Philippe
On peut être con et aimer les pédales. Moi par exemple: je suis ce qu'on appelle en langage courant "un gros con", et je suis passionné de vélo. Pas passionné de cyclisme, ni de mécanique ou de cyclotourisme, mais passionné d'accident. Je suis un peu un Eddy Merckx de l'accident de vélo: j'en fait tellement, et je suis tellement doué, on jurerait que je me dope. J'accidente plusieurs fois par jour quand je suis en forme. Évidemment j'ai des principes; je suis un puriste. Déjà, je ne porte pas de casque parce que ça fait prémédité et ça ruine le côté spontané et imprévisible qui fait la beauté de la chose. Ensuite, je n'ai d'accident à 90% qu'avec d'autre vélos, parce qu'un accident avec une voiture par exemple, il faut bien se l’avouer, c'est plus un accident de voiture qu'un accident de vélo. Exception faite pour les véhicules qu'on croise peu sur la route, parce qu'il faut tout essayer au moins une fois. Je n'accidente pas le dimanche non plus, sauf en cas d'opportunité unique, ça serait dommage de passer à côté de ma chapelle Sixtine juste pour une histoire de calendrier. Ça fait environ sept ans que j'ai commencé. Je vais avoir 30 ans cette année, et j'ai prévu de marquer le coup. Mon projet: un accident lors d'une critical mass. J'ai déjà expérimenté les accidents à trois, des accidents avec deux membre de la même famille, et quelques accidents solitaire bien entendu, mais là, pour fêter mes six lustres, je veux de la décadence.
Ma passion m'est venue après mes études.

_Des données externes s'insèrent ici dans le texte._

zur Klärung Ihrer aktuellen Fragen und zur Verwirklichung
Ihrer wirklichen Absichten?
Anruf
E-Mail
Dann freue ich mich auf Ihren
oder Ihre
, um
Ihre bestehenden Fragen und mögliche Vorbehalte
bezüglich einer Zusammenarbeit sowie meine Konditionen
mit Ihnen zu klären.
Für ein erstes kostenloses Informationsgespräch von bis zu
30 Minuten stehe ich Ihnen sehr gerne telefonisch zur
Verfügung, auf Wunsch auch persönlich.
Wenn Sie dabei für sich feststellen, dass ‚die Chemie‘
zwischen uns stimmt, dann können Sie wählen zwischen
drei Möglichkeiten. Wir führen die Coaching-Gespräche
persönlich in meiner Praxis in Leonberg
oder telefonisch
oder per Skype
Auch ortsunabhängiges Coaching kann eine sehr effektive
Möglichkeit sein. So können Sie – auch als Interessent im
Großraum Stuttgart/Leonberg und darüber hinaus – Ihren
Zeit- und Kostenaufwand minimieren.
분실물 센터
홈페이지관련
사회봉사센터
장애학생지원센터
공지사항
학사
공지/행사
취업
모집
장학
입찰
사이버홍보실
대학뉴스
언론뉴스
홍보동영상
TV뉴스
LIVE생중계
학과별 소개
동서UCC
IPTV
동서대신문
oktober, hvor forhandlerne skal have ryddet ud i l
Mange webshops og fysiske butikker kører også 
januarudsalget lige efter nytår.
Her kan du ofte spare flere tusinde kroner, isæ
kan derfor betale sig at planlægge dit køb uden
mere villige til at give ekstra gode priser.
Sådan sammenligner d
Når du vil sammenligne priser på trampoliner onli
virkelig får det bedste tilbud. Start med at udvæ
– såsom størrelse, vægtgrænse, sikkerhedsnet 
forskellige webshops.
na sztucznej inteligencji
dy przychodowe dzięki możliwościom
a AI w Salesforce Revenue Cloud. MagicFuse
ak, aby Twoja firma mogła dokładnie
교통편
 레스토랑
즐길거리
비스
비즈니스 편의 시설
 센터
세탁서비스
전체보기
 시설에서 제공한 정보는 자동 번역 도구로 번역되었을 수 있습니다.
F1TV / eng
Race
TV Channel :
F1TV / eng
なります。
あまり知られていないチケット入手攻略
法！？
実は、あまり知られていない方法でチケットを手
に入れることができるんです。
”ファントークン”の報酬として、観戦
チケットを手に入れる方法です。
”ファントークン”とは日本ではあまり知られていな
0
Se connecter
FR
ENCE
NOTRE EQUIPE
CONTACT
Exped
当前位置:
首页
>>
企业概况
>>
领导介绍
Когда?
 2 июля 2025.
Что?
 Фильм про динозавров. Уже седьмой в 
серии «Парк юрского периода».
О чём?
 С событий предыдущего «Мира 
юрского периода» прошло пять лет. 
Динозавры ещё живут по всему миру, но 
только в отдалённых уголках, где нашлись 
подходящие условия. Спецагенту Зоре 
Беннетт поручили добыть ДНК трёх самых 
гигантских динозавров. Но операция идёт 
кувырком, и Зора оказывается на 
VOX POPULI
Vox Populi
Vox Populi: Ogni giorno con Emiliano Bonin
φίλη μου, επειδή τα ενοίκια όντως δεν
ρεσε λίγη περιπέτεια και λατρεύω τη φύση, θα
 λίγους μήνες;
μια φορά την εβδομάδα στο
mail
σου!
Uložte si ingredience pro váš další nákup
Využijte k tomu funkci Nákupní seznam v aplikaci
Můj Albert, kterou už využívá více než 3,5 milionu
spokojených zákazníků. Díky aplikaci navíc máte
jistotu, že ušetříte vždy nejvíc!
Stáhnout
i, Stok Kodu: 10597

Après cinq années de droit pour faire plaisir aux parents, je dois faire face à la réalité: je n'ai pas d'amis, pas de centres d'intérêts, je suis transparent pour les filles et insipide pour les garçons, et ces cinq dernières années ont eu pour seul évènement l'obtention de mon diplôme, alors qu'on m'avait promis que l'université me permettrait de goûter à tous les plaisirs de la vie. C'est en voulant remédier à cette situation que j'ai découvert ma passion, par accident bien entendu. Alors que je pédalais pour rejoindre le cours de judo auquel je m'étais inscrit après la fin de mes études dans l'espoir absurde d'y rencontrer l'amour, J'ai percuté Ophélie de plein fouet, qui venait en sens inverse elle aussi sur son vélo. Ce fut le contact humain le plus intense de ma vie, et une épiphanie complète. J'avais trouvé ma voie. Je suis vite devenu professionnel, m'aidant de mes connaissances en droit pour me faire payer des indemnités. Je suis toujours invisible pour les femmes et insipide pour les hommes, mais après un accident, tous sont forcés de d'admettre mon existence, et en utilisant leur culpabilité et diverses techniques de drague collectées sur internet, mon lit reçoit souvent la visite de jambes bien galbées.
Je n'ai par contre toujours pas d'amis, et je vois venir une vieillesse triste et solitaire. Mais je m'en fous: pour le point final de ma carrière, comme apothéose, j'ai prévu un accident de vélo avec un avion de ligne en plein vol.